Musician Stories

Fortunes of a Composer
R: Charles Kent. D: Charles Kent, Rose Tapley, Norma Talmadge, Edith Halleran, Wallace Reid. P: Vitagraph Company of America. USA 1912
Print: EYE
Dutch titles

“Samuel Herman, a composer, in seeking recognition for fame and fortune, goes to Paris and takes a position in a small music hall, playing there at night and writing music during the day. His compositions do not find a market and disappointed and disheartened, he sends them to his wife and daughters in America, to be disposed of by them if possible. He loses his memory through an attack of aphasia. His wife and daughters dispose of his compositions for $100,000. They send word to their father to the address which he had given them, but no one knows what has become of him and so the letter is returned unclaimed with a report that the professor is dead. Two years afterwards Herman’s memory returns when he hears his music played upon the street and he determines, after he has fully recovered, to return to America. (…)”
Moving Picture World synopsis

The Musician’s Daughter
R: Jay Hunt.

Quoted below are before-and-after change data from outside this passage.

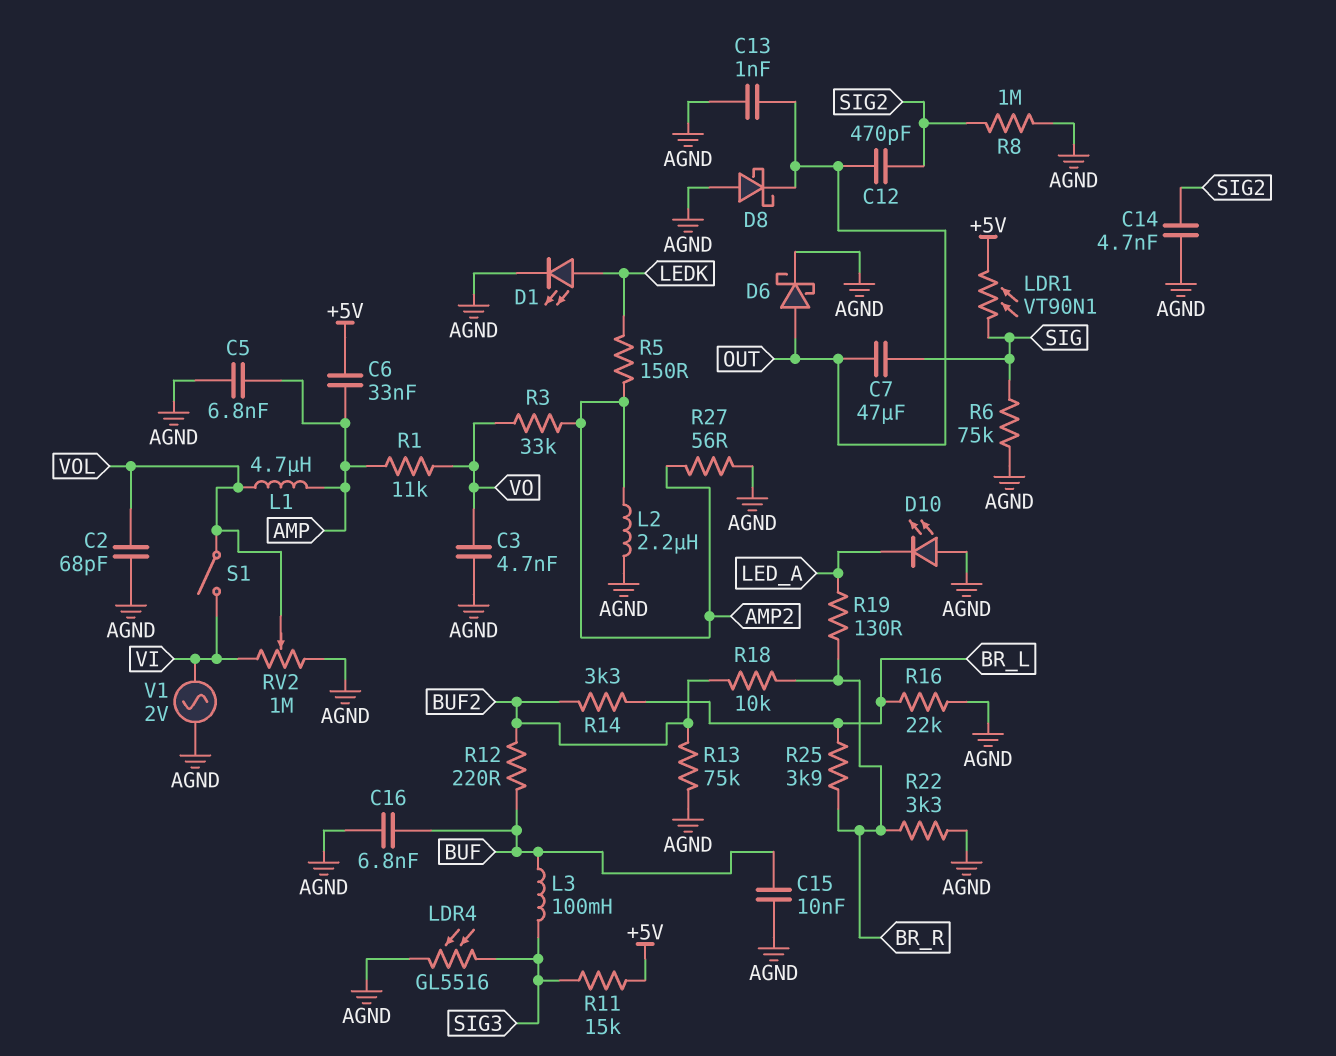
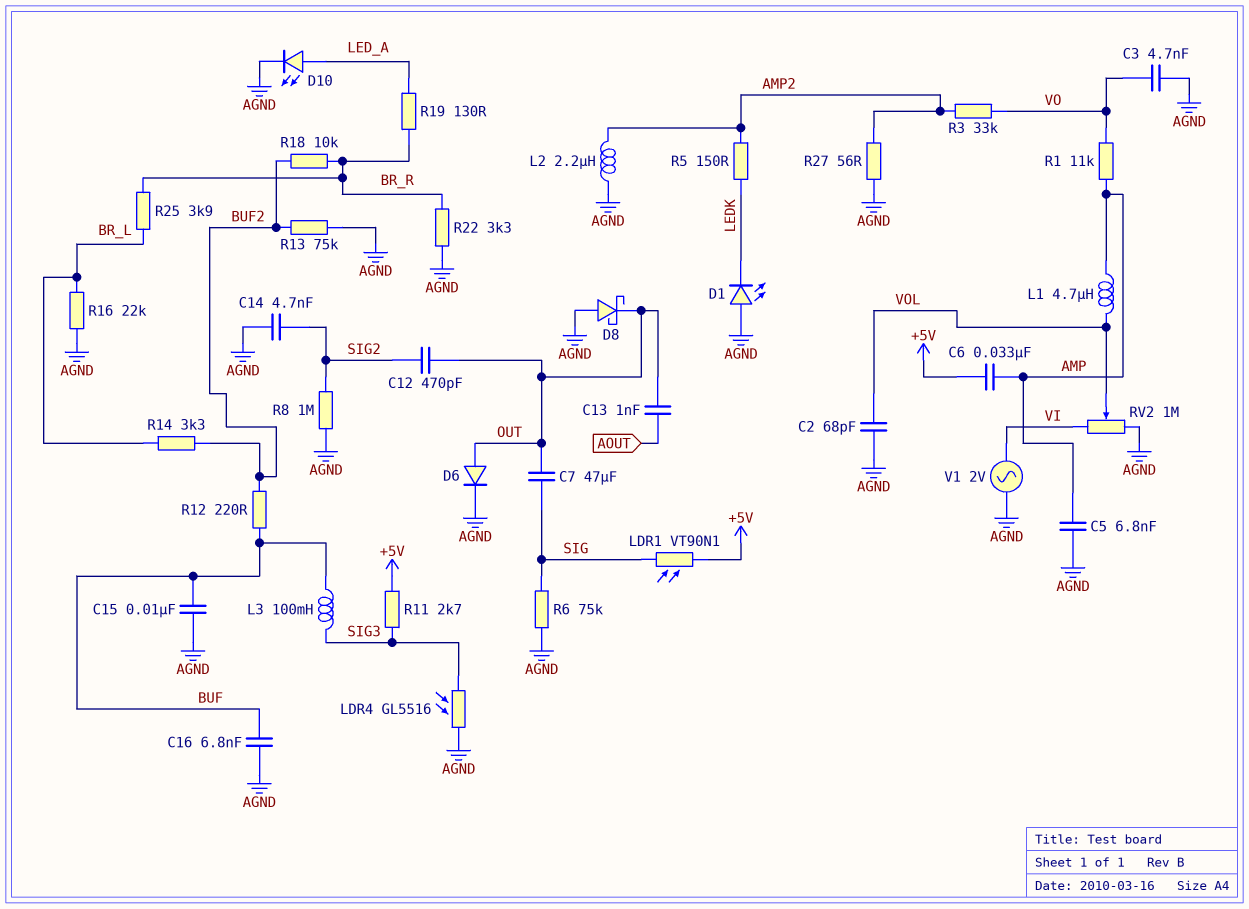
C13: 1nF (AGND, OUT) -> 1nF (AOUT, OUT)
D1: LED (A LEDK, K AGND) -> LED (A AGND, K LEDK)
D6: schottky (A OUT, K AGND) -> diode (A OUT, K AGND)
D10: LED (A AGND, K LED_A) -> LED (A LED_A, K AGND)
R11: 15k (+5V, SIG3) -> 2.7k (+5V, SIG3)
S1: switch (VI, VOL) -> none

D: Grace Scott, William S. Rising, Roy Applegate, John G. Adolfi, Dorothy Gibson. P: Éclair American. USA 1911
Print: EYE
Dutch titles
Engl. subtitles

Dorothy Winifred Gibson, Titanic’ survivor
“Dorothy Winifred Gibson was born on May 7, 1889 to Pauline Boeson and John A. Brown in Hobroken, New Jersey. Her father died when she was three and her mother married John Leonard Gibson. Between 1906 and 1911 she was an actress and was even on the Broadway musical ‘Dairymaids’. (…) She had joined Cinematographes Éclair and was their number one star. Just a week before [the ‘Titanic’ sank], she had starred in a movie and was on a holiday in Paris, France. The company wired her telling her to come back because they had made a mistake with the film and accidentally damaged her part of the film. She booked passage and sailed on the ‘Titanic’ with her mother and had a cabin on E deck. She carried with her a few dozen pairs of gloves and a 300 dollar ear muff with jet black beads hanging down it. On the night of the sinking, she was playing a game of bridge with her new acquaintances, William Sloper and Fredrick Seward when the steward told them to stop because they were about to turn out the lights. She had just returned to her cabin when she felt a small bump. The bump was so small, that she ignored it and was just about to climb into her bed when her room steward came in, told her to dress warmly, and go up on deck. She put on a sweater and black slippers and went up with her mother. They were put into a lifeboat and then Dorothy dramatically convinced Seward and Sloper to come in as well. Her lifeboat had a small leak and it was swamped. They all had to sit there with their feet in the water and an allegedly French Baron hogging all the blankets. After they were rescued by the ‘Carpathia’, she slept for 26 hours straight. When she got to New York, she was told she was to be the star of the new movie, Saved from the Titanic. In the film, she wore the same clothing that she had when the ‘Titanic’ sank. Unfortunately, the film was lost in 1914 in a fire. She later divorced in 1916 and married Mr. Brulatour in 1915. They divorced in 1919 after Mr. Brulatour was accused of polygamy. She never remarried. She later moved to Paris where she remained. She was a Nazi sympathizer and was arrested in 1944. She escaped from jail and later died in her Paris hotel room of a heart attack on February 17, 1946 at the age of 56.”